I recently acquired your company’s PCSU1000 oscilloscope (through Jameco) and I am currently putting it through the paces. So far my impression is quite favorable. There are however a few details in the hardware and the included scope/spectrum analyzer software that I believe could/should be improved with little effort:
Software:
(1) I am missing a way to average over several waveforms in the oscilloscope display (interestingly enough, the spectrum analyzer mode does offer averaging). The scope’s intrinsic noise is remarkably low, but nevertheless there are many situations where one could benefit from removal of random noise.
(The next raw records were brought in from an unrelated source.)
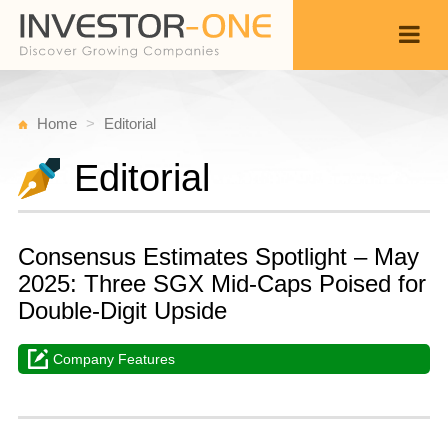
Home
Editorial
Editorial
Consensus Estimates Spotlight – May
2025: Three SGX Mid-Caps Poised for
Double-Digit Upside
Company Features
Sa
M
Back
3
1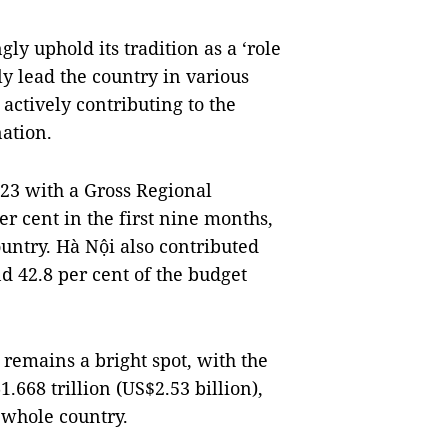
gly uphold its tradition as a ‘role
ly lead the country in various
actively contributing to the
ation.
23 with a Gross Regional
r cent in the first nine months,
ountry. Hà Nội also contributed
d 42.8 per cent of the budget
 remains a bright spot, with the
.668 trillion (US$2.53 billion),
 whole country.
(2) it would be helpful to have a “store to reference” function that stores the current waveform (it should be possible to turn the reference traces on and off like the CH1 and CH2 waveforms). That would simplify the search for small changes since they would be easily visible as mismatches between stored reference waveform and current waveform.
(3) in addition to existing measurements, RMS noise, peak-to-peak noise, and RMS jitter and peak-to-peak jitter would be nice to have.
(4) it would be great to have the option of manually setting the reference levels (high/mid/low) used in the measurement (right now 10%/50%/90% are hardcoded). At least let the user switch between 10%/90% and 20%/80% for the rise time thresholds.
(5) sometimes variation of the amount of post-trigger would help (at the moment it seems hard-coded to about 1/3 of the waveform record). E.g. allow pre-trigger of 10%/50%/90%.
As for the hardware, two things were less than optimal:
(1) The absolute levels are sometimes significantly off - e.g. probing ground the scope showed up to -0.4V in the 1V/div range. This was after scope calibration, and I even recalibrated to be on the safe side. (and yes, the probe ground lead WAS attached to another nearby system ground point). Could this be an issue with scope ground drift? (the system under test did not have direct connection to the computer ground except through the scope ground lead).
(2) Probing a fast-rising edge (<2ns) from a microcontroller (standard 5V CMOS output) showed close to 50% overshoot, which is not visible when I compare it with the waveform of a high-performance scope (Tektronix TDS 692, 3 GHz / 10GS/s, with 4 GHz probes). The size of the overshoot is present even in oversampling mode and cannot be explained by interpolation artifacts (the Gibbs phenomenon would be limited to <17%). I used the included probes in 10x mode, and they were compensated prior to the measurement. Is this a known issue of the probes?
Is there a way to get automatically informed about new releases of the software? (the About screen says it’s version 1.0 so I assume there will be updates).